Meighen issued quartos and small-format editions comparable to those produced by printers Isaac Iaggard and Thomas Creede, and his catalog included dramatic texts, translations and popular works in the vein of Ben Jonson and John Webster. Editorially, he followed conventions established by earlier publishers such as William Jaggard and Edward Blount, employing practices like title-page attribution, rights assignment recorded with the Stationers' Company, and occasional revision or textual conflation reflective of the period’s fluid copy-text norms. Meighen’s output sat alongside the imprints of John Norton, Felix Kyngston, and Nicholas Ling. His business model resembled that of booksellers who combined retailing at stalls near St Paul's Cathedral with wholesale arrangements used by John Smethwick and Robert Allot.
Meighen acted as a publisher and rights-holder in the complex trade network surrounding the 1623 publication of the First Folio of William Shakespeare. While the main imprint of the First Folio is associated with Edward Blount and Isaac Jaggard, Meighen’s involvement connects him to the web of proprietors—including William Jaggard, Robert Allot, and John Smethwick—who circulated Shakespearean texts in quarto and folio forms. His stationer’s copy rights and business dealings placed him among those who handled playbooks from companies such as the King's Men and theatres like the Globe Theatre. The practices of compiling, registering, and marketing dramatic corpora during the decades after the Folio’s appearance involved actors like John Heminges and Henry Condell as well as booksellers such as Humphrey Moseley and Andrew Crooke.
Meighen engaged in partnerships and experienced disputes typical of early modern stationers, negotiating with printers including Thomas Cotes and dealing with rival booksellers such as Nicholas Okes and William Stansby. Ownership of proprietary rights recorded with the Stationers' Company sometimes led to litigations reminiscent of cases involving Thomas Walkley or Humphrey Lownes, and Meighen’s commercial decisions were shaped by precedents set in legal encounters before bodies like the Court of Star Chamber and by the enforcement activities of the Master of the Revels. Contracts and transfers of rights among stationers—exemplified by agreements involving Edward Blount, John Smethwick, and Robert Allot—provide context for Meighen’s own transactional record. Competing claims over play texts and rival editions reflected the tensions seen in the careers of contemporaries such as Richard Hawkins and Matthew Walbancke.
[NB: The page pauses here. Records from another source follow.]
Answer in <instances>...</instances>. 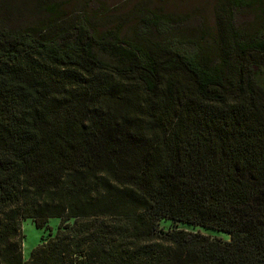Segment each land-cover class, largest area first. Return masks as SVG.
I'll return each mask as SVG.
<instances>
[{"label": "trees", "instance_id": "1", "mask_svg": "<svg viewBox=\"0 0 264 264\" xmlns=\"http://www.w3.org/2000/svg\"><path fill=\"white\" fill-rule=\"evenodd\" d=\"M18 11L0 2V264H264V31L220 14L212 56L179 16L53 38ZM30 218L61 222L25 260Z\"/></svg>", "mask_w": 264, "mask_h": 264}, {"label": "rangeland", "instance_id": "2", "mask_svg": "<svg viewBox=\"0 0 264 264\" xmlns=\"http://www.w3.org/2000/svg\"><path fill=\"white\" fill-rule=\"evenodd\" d=\"M12 9H19L16 28H47L44 35L53 38L65 28H73L81 21L88 20L98 31L113 29L120 32L123 39H132L137 31L140 18L149 13L179 16L182 22L169 31L179 39H200L201 46L215 56L218 46V16L225 13L233 24L248 37L264 31V6L255 9L237 10L229 0H0ZM57 5L60 21L52 15ZM26 14V15H25ZM259 62V60H257ZM61 219L52 218L46 227L38 229L33 219L22 220L23 252L28 260L32 250L55 234ZM179 226L187 230L201 231L215 238L230 240L228 233L212 228L174 223L163 220V231ZM83 261V258H80Z\"/></svg>", "mask_w": 264, "mask_h": 264}]
</instances>
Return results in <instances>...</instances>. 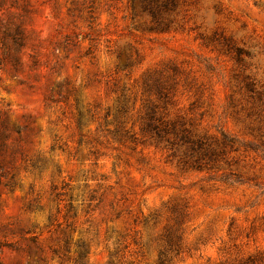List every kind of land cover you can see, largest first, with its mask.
I'll return each instance as SVG.
<instances>
[{
	"label": "rangeland",
	"instance_id": "obj_1",
	"mask_svg": "<svg viewBox=\"0 0 264 264\" xmlns=\"http://www.w3.org/2000/svg\"><path fill=\"white\" fill-rule=\"evenodd\" d=\"M264 264V0H0V264Z\"/></svg>",
	"mask_w": 264,
	"mask_h": 264
},
{
	"label": "trees",
	"instance_id": "obj_2",
	"mask_svg": "<svg viewBox=\"0 0 264 264\" xmlns=\"http://www.w3.org/2000/svg\"><path fill=\"white\" fill-rule=\"evenodd\" d=\"M251 264H255V260L254 259H251L250 261ZM261 264V263H260Z\"/></svg>",
	"mask_w": 264,
	"mask_h": 264
}]
</instances>
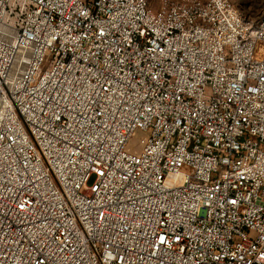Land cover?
<instances>
[{
    "label": "built area",
    "instance_id": "built-area-1",
    "mask_svg": "<svg viewBox=\"0 0 264 264\" xmlns=\"http://www.w3.org/2000/svg\"><path fill=\"white\" fill-rule=\"evenodd\" d=\"M0 264H264V12L0 0Z\"/></svg>",
    "mask_w": 264,
    "mask_h": 264
},
{
    "label": "rangeland",
    "instance_id": "rangeland-1",
    "mask_svg": "<svg viewBox=\"0 0 264 264\" xmlns=\"http://www.w3.org/2000/svg\"><path fill=\"white\" fill-rule=\"evenodd\" d=\"M162 1L163 0H146L149 7L153 11H157L159 9ZM231 1L234 3L241 17L248 21L256 20L262 15V12H264V0H231ZM143 138H145L143 133L141 132L135 133L127 146L128 151L130 153H134V152L139 153L141 150V140Z\"/></svg>",
    "mask_w": 264,
    "mask_h": 264
}]
</instances>
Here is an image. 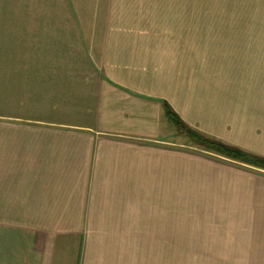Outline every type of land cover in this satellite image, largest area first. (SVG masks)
I'll return each instance as SVG.
<instances>
[{"label": "crops", "instance_id": "1", "mask_svg": "<svg viewBox=\"0 0 264 264\" xmlns=\"http://www.w3.org/2000/svg\"><path fill=\"white\" fill-rule=\"evenodd\" d=\"M148 1L105 0L98 25L71 11L70 25L1 28L0 264H174L156 246L174 244L176 179L191 164L178 147L190 140L176 142L163 105L216 139L198 125L220 129L235 94L202 88L206 45L191 48L184 16ZM259 101L233 117L264 124ZM241 129L264 141L263 126Z\"/></svg>", "mask_w": 264, "mask_h": 264}, {"label": "rangeland", "instance_id": "2", "mask_svg": "<svg viewBox=\"0 0 264 264\" xmlns=\"http://www.w3.org/2000/svg\"><path fill=\"white\" fill-rule=\"evenodd\" d=\"M103 1L0 0V30L30 22L70 25L67 17L71 11H76L80 25H98L103 8L109 4ZM139 6L184 16L185 24L191 27L190 47L200 49L203 43L212 56L203 63L206 74L201 77L202 88L208 94H235L232 108L237 103L239 107L234 109L224 96L220 129L210 117L203 118L206 123L198 127L216 136L211 139L264 158V141L241 131V127L257 130L264 124L255 123L251 114L233 117L252 112L254 102L264 101V64L257 50L264 34L245 33L247 26L255 27L256 32L264 27V0H149ZM46 13L60 18L45 19ZM234 119L242 122L236 123L240 129L236 133L229 130ZM184 140L187 138L181 136L176 142L183 144ZM189 143L182 146L184 149L178 147L190 156L191 164L190 179H176L174 244L168 245V254L167 245L159 244L157 255L171 256L174 264H264V170Z\"/></svg>", "mask_w": 264, "mask_h": 264}, {"label": "trees", "instance_id": "3", "mask_svg": "<svg viewBox=\"0 0 264 264\" xmlns=\"http://www.w3.org/2000/svg\"><path fill=\"white\" fill-rule=\"evenodd\" d=\"M163 109L165 115L174 125L178 133L188 138L194 146H198L204 151H208L225 159L264 170V158L248 154L236 147L226 145L190 129L180 120L167 103H164Z\"/></svg>", "mask_w": 264, "mask_h": 264}]
</instances>
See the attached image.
Meighen died in 1641, leaving a trade presence absorbed into the continuing operations of the Stationers' Company and the London book market that sustained later figures like Humphrey Moseley and Andrew Crooke. His legacy persists in the history of English Renaissance theatre publishing, entwined with the careers of printers and publishers who shaped the textual transmission of dramatists including William Shakespeare, Ben Jonson, John Fletcher, and Philip Massinger. Archivists and bibliographers drawing on records from the Stationers' Company and the printing registers of London continue to assess Meighen’s role alongside that of Edward Blount, Isaac Jaggard, and other early modern stationers. His career illustrates the commercial and legal frameworks that mediated the circulation of dramatic works during the reigns of James I and Charles I.